As a (photo) novel of ideas, the characters necessarily serve as mouthpieces for more general points-of-view and their familiar oppositions: Jew versus Christian, skeptic versus believer, scientist versus humanist—and so on. Rich as this is, the approach can threaten to become overly abstract. There are passages here where Paul and Chris’ clearly divergent yet somehow intersecting journeys begin to feel over-determined, their alliance improbable. 

Yet Frug consistently brings us back from speculation about God, the universe, and larger human purpose—back to everyday human reality and its occasionally rude intrusions. Back to happenstance. 

Complimenting “Happenstance’s” sophisticated themes and emotionally resonant storyline is his keen grasp of comics’ formal elements and a compelling interplay between naturalism and abstraction. As with any artform, comics makes use of standard elements and their variations. Among these: panels and their proportions; their spacing within pages and between page spreads; the use of captions and speech balloons; and filmic variations of scale and perspective. As well, digitally manipulated photography affords new possibilities for visual style. 

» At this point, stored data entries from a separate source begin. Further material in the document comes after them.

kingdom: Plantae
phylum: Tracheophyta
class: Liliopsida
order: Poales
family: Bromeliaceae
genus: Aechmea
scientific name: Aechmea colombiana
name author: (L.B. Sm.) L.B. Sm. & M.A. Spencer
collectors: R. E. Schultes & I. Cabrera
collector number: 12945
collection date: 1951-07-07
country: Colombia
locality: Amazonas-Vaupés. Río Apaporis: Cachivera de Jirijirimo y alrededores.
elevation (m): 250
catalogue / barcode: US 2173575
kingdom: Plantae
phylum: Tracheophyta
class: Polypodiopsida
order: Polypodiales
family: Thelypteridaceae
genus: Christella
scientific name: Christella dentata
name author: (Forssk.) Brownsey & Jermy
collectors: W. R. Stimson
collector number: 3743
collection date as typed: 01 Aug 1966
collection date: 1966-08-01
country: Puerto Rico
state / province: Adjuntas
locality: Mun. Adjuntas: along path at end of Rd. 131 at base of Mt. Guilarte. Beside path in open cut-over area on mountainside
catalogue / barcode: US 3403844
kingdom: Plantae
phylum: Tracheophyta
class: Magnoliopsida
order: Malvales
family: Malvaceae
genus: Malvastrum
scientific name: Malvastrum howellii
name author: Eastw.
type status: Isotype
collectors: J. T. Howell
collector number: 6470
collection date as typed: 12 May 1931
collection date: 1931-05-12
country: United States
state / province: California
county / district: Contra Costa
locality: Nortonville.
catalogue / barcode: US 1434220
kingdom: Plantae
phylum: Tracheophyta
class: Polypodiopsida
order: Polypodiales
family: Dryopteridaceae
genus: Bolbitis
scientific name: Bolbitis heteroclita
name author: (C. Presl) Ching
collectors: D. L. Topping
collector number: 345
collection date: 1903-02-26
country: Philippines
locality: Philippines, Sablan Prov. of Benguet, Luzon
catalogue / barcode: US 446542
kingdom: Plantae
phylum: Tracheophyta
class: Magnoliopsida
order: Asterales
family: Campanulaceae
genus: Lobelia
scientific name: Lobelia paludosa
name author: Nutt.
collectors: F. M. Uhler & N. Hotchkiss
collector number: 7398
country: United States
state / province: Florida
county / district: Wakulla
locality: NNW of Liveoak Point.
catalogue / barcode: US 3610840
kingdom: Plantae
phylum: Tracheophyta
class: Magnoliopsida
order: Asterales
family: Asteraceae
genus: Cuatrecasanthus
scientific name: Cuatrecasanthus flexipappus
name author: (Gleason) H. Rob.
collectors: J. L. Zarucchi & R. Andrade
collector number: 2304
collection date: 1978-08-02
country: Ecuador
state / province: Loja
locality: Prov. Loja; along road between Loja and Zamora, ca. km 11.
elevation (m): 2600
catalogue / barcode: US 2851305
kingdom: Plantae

Frug varies such elements in ways that deny monotony and build memorable visual analogies. Variant panel grids are conscripted to create literal parallels that reinforce parallel tracks of introspection and conversation. Also effective is his filtering of backgrounds through “painterly” effects while keeping his characters more straightforwardly photographic. 

The tension here between naturalistic and abstract visual styles mirrors the tension, mentioned above, between the characters’ quotidian existence and their struggles to make sense of larger reality. While skillful acting and attention to setting anchor the story in the familiar, occasional passages of collage and abstraction serve to emphasize key experiences and insights. Eccentric variations on—even departures from—the standard comics grid punctuate the storyline while quotations from scientific and art historical imagery conjure other places, other times. Characters and settings fragment, blur, even go dark—yet things soon return to apparent normality. 

“Happenstance” is a wonderful book: keyed to a now somewhat nostalgic Ithaca but of potential interest to followers of sophisticated graphic novels everywhere.